◆ TASK STATEMENT ◆
Look for "Introduction" in each line of the entries, and return the matching lines.

[Saved data entries]
↓
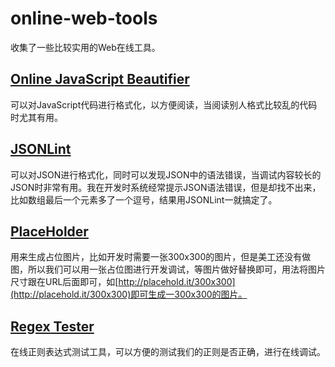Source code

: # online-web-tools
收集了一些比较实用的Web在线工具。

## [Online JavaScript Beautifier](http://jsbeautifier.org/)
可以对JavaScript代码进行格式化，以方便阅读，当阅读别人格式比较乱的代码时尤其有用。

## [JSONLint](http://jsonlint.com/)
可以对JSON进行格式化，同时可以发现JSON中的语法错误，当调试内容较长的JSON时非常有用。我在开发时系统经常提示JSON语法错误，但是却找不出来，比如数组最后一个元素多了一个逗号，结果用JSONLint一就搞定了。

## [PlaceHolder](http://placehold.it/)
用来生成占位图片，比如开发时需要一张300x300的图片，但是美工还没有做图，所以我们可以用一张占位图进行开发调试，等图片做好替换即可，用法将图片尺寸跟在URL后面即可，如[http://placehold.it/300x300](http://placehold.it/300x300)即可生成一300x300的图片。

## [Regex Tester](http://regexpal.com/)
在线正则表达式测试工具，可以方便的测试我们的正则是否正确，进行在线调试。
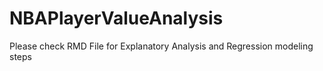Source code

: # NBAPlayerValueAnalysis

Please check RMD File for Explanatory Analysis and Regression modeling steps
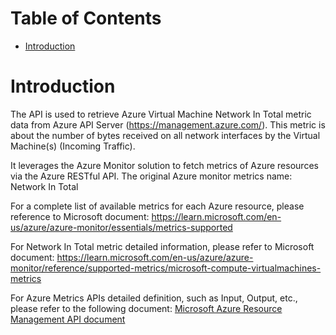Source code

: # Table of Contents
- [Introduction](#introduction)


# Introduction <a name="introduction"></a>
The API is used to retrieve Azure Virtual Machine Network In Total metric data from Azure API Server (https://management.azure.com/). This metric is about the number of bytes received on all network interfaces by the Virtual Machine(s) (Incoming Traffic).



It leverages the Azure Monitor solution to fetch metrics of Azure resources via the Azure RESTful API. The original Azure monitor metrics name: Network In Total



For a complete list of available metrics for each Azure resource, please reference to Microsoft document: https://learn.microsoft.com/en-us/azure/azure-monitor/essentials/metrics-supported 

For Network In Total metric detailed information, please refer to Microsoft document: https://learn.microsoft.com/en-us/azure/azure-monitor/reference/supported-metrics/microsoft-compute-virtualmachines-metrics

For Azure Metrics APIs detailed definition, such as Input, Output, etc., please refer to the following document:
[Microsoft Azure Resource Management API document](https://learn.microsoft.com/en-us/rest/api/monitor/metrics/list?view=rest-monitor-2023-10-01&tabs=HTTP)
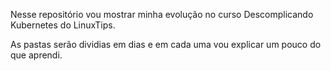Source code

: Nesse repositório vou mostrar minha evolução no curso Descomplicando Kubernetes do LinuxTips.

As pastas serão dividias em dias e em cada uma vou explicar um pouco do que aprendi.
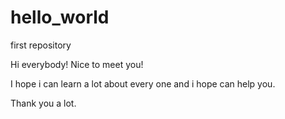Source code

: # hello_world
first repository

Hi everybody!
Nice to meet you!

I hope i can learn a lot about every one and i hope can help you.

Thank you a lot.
↑
◆ COMPLETED EXERCISE ◆
- [Introduction](#introduction)
# Introduction <a name="introduction"></a>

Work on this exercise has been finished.